#### What is required
Turn every line of the rows below into a JSON list of strings, one string per line, and leave out any blank lines.
◇ ◇ ◇ ◇ ◇ ◇ ◇
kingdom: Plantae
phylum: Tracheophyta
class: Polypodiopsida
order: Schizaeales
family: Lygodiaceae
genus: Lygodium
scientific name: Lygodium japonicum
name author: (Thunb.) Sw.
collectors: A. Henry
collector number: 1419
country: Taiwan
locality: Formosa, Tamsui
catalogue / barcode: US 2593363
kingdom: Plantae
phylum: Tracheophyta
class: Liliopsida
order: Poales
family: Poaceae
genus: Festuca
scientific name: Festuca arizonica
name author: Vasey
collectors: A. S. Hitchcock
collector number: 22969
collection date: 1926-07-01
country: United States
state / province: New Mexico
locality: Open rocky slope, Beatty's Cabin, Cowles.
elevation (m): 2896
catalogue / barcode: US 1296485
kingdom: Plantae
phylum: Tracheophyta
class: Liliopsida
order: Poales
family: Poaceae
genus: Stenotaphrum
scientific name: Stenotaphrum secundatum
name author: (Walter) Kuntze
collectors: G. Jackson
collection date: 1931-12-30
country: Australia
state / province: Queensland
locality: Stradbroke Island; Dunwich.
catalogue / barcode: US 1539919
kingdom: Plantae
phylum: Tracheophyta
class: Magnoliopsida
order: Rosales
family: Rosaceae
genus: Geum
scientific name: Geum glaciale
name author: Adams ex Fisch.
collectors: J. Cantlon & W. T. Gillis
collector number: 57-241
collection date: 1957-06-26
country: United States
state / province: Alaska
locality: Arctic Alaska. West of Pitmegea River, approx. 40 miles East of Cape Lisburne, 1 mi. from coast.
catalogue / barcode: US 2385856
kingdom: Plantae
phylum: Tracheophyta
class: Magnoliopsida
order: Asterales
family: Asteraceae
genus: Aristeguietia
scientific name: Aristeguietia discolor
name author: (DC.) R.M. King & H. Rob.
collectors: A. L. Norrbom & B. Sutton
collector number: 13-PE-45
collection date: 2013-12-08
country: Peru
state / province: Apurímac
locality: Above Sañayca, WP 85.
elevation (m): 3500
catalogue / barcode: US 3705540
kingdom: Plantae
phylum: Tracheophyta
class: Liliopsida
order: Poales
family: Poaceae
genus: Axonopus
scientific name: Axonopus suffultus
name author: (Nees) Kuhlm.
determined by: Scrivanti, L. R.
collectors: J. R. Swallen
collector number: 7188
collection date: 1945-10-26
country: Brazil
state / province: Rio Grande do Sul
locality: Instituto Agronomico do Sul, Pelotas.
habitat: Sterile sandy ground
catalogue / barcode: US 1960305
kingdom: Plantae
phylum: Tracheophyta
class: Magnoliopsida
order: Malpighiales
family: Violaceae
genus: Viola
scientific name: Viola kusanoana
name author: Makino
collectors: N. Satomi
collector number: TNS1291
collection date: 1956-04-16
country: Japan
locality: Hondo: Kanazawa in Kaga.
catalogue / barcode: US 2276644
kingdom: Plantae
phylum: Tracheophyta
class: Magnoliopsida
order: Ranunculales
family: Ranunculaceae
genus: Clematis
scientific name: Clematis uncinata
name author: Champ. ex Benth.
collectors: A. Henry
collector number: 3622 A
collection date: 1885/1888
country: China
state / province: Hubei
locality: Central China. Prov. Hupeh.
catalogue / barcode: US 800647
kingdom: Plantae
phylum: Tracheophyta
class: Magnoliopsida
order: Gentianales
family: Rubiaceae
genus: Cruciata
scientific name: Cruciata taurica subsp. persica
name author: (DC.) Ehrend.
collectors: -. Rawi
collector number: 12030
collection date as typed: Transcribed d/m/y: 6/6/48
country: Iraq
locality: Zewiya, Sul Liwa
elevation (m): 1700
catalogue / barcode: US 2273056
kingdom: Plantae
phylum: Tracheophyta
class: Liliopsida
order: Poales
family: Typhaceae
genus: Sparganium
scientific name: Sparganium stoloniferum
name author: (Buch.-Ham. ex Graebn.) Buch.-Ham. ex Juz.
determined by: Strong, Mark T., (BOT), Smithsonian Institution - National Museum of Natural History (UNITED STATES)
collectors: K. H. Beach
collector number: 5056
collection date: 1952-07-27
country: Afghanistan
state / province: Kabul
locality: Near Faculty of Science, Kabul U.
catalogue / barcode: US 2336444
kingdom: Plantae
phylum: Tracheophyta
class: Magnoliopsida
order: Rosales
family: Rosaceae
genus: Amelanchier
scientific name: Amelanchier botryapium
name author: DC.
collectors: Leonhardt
◇ ◇ ◇ ◇ ◇ ◇ ◇
#### Exercise response
[
  "kingdom: Plantae",
  "phylum: Tracheophyta",
  "class: Polypodiopsida",
  "order: Schizaeales",
  "family: Lygodiaceae",
  "genus: Lygodium",
  "scientific name: Lygodium japonicum",
  "name author: (Thunb.) Sw.",
  "collectors: A. Henry",
  "collector number: 1419",
  "country: Taiwan",
  "locality: Formosa, Tamsui",
  "catalogue / barcode: US 2593363",
  "kingdom: Plantae",
  "phylum: Tracheophyta",
  "class: Liliopsida",
  "order: Poales",
  "family: Poaceae",
  "genus: Festuca",
  "scientific name: Festuca arizonica",
  "name author: Vasey",
  "collectors: A. S. Hitchcock",
  "collector number: 22969",
  "collection date: 1926-07-01",
  "country: United States",
  "state / province: New Mexico",
  "locality: Open rocky slope, Beatty's Cabin, Cowles.",
  "elevation (m): 2896",
  "catalogue / barcode: US 1296485",
  "kingdom: Plantae",
  "phylum: Tracheophyta",
  "class: Liliopsida",
  "order: Poales",
  "family: Poaceae",
  "genus: Stenotaphrum",
  "scientific name: Stenotaphrum secundatum",
  "name author: (Walter) Kuntze",
  "collectors: G. Jackson",
  "collection date: 1931-12-30",
  "country: Australia",
  "state / province: Queensland",
  "locality: Stradbroke Island; Dunwich.",
  "catalogue / barcode: US 1539919",
  "kingdom: Plantae",
  "phylum: Tracheophyta",
  "class: Magnoliopsida",
  "order: Rosales",
  "family: Rosaceae",
  "genus: Geum",
  "scientific name: Geum glaciale",
  "name author: Adams ex Fisch.",
  "collectors: J. Cantlon & W. T. Gillis",
  "collector number: 57-241",
  "collection date: 1957-06-26",
  "country: United States",
  "state / province: Alaska",
  "locality: Arctic Alaska. West of Pitmegea River, approx. 40 miles East of Cape Lisburne, 1 mi. from coast.",
  "catalogue / barcode: US 2385856",
  "kingdom: Plantae",
  "phylum: Tracheophyta",
  "class: Magnoliopsida",
  "order: Asterales",
  "family: Asteraceae",
  "genus: Aristeguietia",
  "scientific name: Aristeguietia discolor",
  "name author: (DC.) R.M. King & H. Rob.",
  "collectors: A. L. Norrbom & B. Sutton",
  "collector number: 13-PE-45",
  "collection date: 2013-12-08",
  "country: Peru",
  "state / province: Apurímac",
  "locality: Above Sañayca, WP 85.",
  "elevation (m): 3500",
  "catalogue / barcode: US 3705540",
  "kingdom: Plantae",
  "phylum: Tracheophyta",
  "class: Liliopsida",
  "order: Poales",
  "family: Poaceae",
  "genus: Axonopus",
  "scientific name: Axonopus suffultus",
  "name author: (Nees) Kuhlm.",
  "determined by: Scrivanti, L. R.",
  "collectors: J. R. Swallen",
  "collector number: 7188",
  "collection date: 1945-10-26",
  "country: Brazil",
  "state / province: Rio Grande do Sul",
  "locality: Instituto Agronomico do Sul, Pelotas.",
  "habitat: Sterile sandy ground",
  "catalogue / barcode: US 1960305",
  "kingdom: Plantae",
  "phylum: Tracheophyta",
  "class: Magnoliopsida",
  "order: Malpighiales",
  "family: Violaceae",
  "genus: Viola",
  "scientific name: Viola kusanoana",
  "name author: Makino",
  "collectors: N. Satomi",
  "collector number: TNS1291",
  "collection date: 1956-04-16",
  "country: Japan",
  "locality: Hondo: Kanazawa in Kaga.",
  "catalogue / barcode: US 2276644",
  "kingdom: Plantae",
  "phylum: Tracheophyta",
  "class: Magnoliopsida",
  "order: Ranunculales",
  "family: Ranunculaceae",
  "genus: Clematis",
  "scientific name: Clematis uncinata",
  "name author: Champ. ex Benth.",
  "collectors: A. Henry",
  "collector number: 3622 A",
  "collection date: 1885/1888",
  "country: China",
  "state / province: Hubei",
  "locality: Central China. Prov. Hupeh.",
  "catalogue / barcode: US 800647",
  "kingdom: Plantae",
  "phylum: Tracheophyta",
  "class: Magnoliopsida",
  "order: Gentianales",
  "family: Rubiaceae",
  "genus: Cruciata",
  "scientific name: Cruciata taurica subsp. persica",
  "name author: (DC.) Ehrend.",
  "collectors: -. Rawi",
  "collector number: 12030",
  "collection date as typed: Transcribed d/m/y: 6/6/48",
  "country: Iraq",
  "locality: Zewiya, Sul Liwa",
  "elevation (m): 1700",
  "catalogue / barcode: US 2273056",
  "kingdom: Plantae",
  "phylum: Tracheophyta",
  "class: Liliopsida",
  "order: Poales",
  "family: Typhaceae",
  "genus: Sparganium",
  "scientific name: Sparganium stoloniferum",
  "name author: (Buch.-Ham. ex Graebn.) Buch.-Ham. ex Juz.",
  "determined by: Strong, Mark T., (BOT), Smithsonian Institution - National Museum of Natural History (UNITED STATES)",
  "collectors: K. H. Beach",
  "collector number: 5056",
  "collection date: 1952-07-27",
  "country: Afghanistan",
  "state / province: Kabul",
  "locality: Near Faculty of Science, Kabul U.",
  "catalogue / barcode: US 2336444",
  "kingdom: Plantae",
  "phylum: Tracheophyta",
  "class: Magnoliopsida",
  "order: Rosales",
  "family: Rosaceae",
  "genus: Amelanchier",
  "scientific name: Amelanchier botryapium",
  "name author: DC.",
  "collectors: Leonhardt"
]